→ ASSIGNED TASK:
Transcribe the data that follows without changing a word, and omit the pictures.

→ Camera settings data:
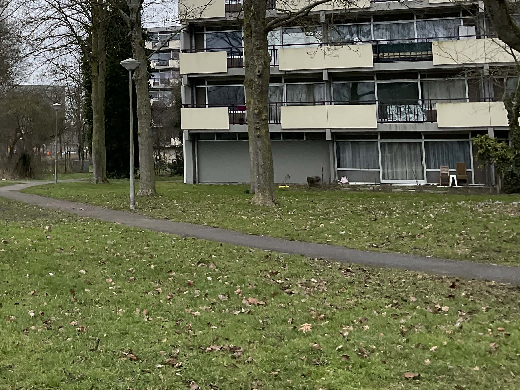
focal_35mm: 56
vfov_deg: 25.2
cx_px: 89
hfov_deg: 33.2
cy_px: 28
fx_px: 841
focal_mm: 3
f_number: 1.8
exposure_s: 1/962
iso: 16
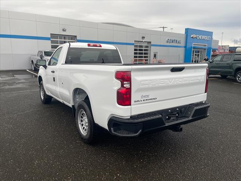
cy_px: 90
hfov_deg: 67.3
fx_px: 181
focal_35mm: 26
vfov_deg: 53.1
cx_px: 120
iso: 32
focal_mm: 4.2
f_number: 1.6
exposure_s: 1/707
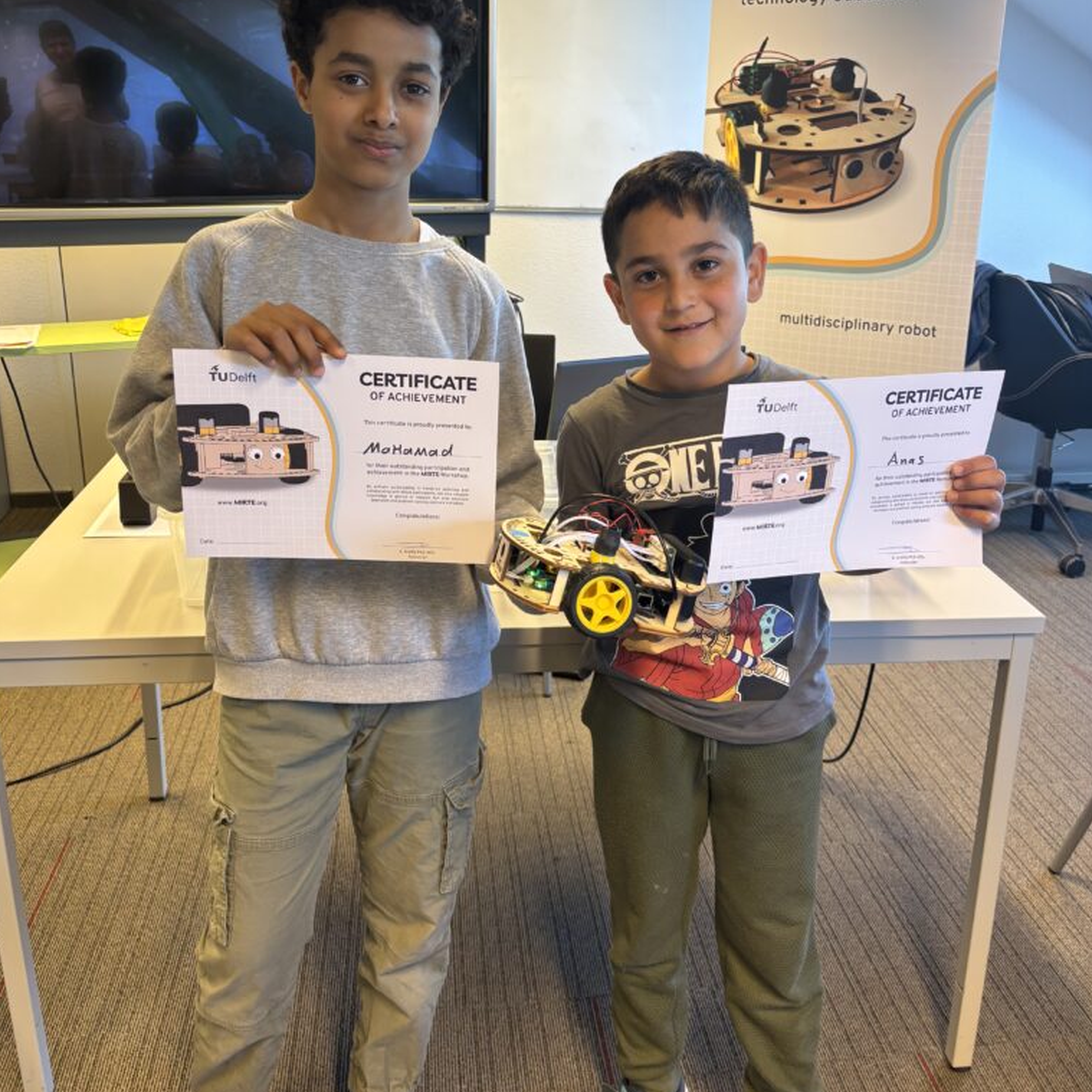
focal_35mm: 31
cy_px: 433
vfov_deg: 52.2
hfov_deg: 52.5
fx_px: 1106
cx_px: 545
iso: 100
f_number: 1.6
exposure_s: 1/50
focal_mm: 5.96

→ YOUR RESPONSE:
focal_35mm: 56
vfov_deg: 25.2
cx_px: 89
hfov_deg: 33.2
cy_px: 28
fx_px: 841
focal_mm: 3
f_number: 1.8
exposure_s: 1/962
iso: 16
cy_px: 90
hfov_deg: 67.3
fx_px: 181
focal_35mm: 26
vfov_deg: 53.1
cx_px: 120
iso: 32
focal_mm: 4.2
f_number: 1.6
exposure_s: 1/707
focal_35mm: 31
cy_px: 433
vfov_deg: 52.2
hfov_deg: 52.5
fx_px: 1106
cx_px: 545
iso: 100
f_number: 1.6
exposure_s: 1/50
focal_mm: 5.96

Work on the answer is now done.